───── Texte fourni

Tous sont là, les jeunes, les anciens, les futurs Internes et
les Fossiles. Il y en a que l'on ne revoit que là, tous les ans;
fidèles à la tradition, de tous les coins de province
ils viennent revoir les camarades et revivre une nuit de leurs vingt
ans.
....... Arrivons enfin aux cortèges.
Cochin et la Maternité
....... En tete, les bannières,
déjà décrites, des deux hopitaux [fig3 et fig4].
A la suite, le char du "Mal de mer". Dans un magnifique bateau,
construit sur les chantiers du Midi par Barou, deux malheureux, en proie
au terrible mal, sont soignés par un apothicaire. Métivet
est éblouîssant en amiral : aussi est il très remarqué,
particulièrement par nombre de petites dames, qu'il dut certainement,
à un moment donné, piloté vers Cythère.
Puis voici le "Mal de Mère" et les moyens d'y remedier.
Malthus et ses adeptes donnent une démonstration de leurs doctrines.

──────────
───── Liste des données

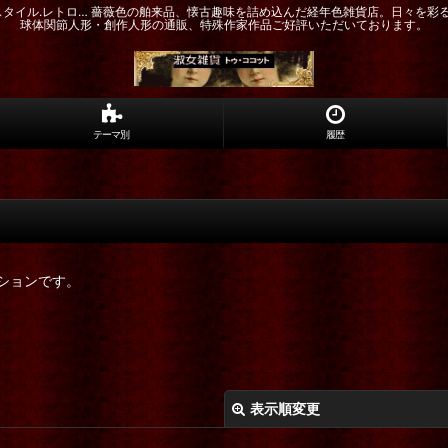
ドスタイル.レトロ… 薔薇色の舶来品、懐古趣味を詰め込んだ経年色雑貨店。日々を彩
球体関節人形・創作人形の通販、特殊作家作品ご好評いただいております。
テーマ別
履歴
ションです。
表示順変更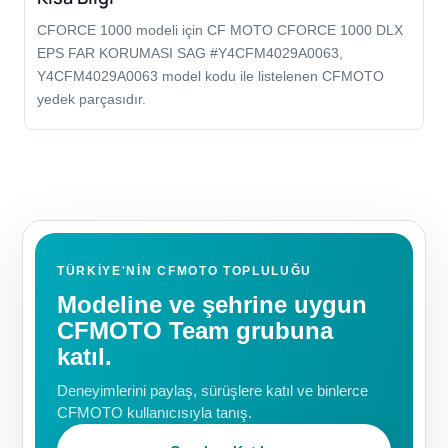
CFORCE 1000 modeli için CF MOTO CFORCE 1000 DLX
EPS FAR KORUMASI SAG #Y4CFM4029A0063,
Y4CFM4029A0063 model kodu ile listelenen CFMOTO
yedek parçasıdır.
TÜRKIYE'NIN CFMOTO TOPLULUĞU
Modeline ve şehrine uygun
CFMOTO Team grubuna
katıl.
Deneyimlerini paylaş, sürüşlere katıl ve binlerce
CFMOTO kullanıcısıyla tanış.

──────────

*Consigne:* Recopiez sans aucune modification un passage du texte sur les cortèges. Commencez aux mots qui contiennent « A la suite, le » et arrêtez-vous après « de leurs doctrines. ».

*Réponse attendue:*
A la suite, le char du "Mal de mer". Dans un magnifique bateau,
construit sur les chantiers du Midi par Barou, deux malheureux, en proie
au terrible mal, sont soignés par un apothicaire. Métivet
est éblouîssant en amiral : aussi est il très remarqué,
particulièrement par nombre de petites dames, qu'il dut certainement,
à un moment donné, piloté vers Cythère.
Puis voici le "Mal de Mère" et les moyens d'y remedier.
Malthus et ses adeptes donnent une démonstration de leurs doctrines.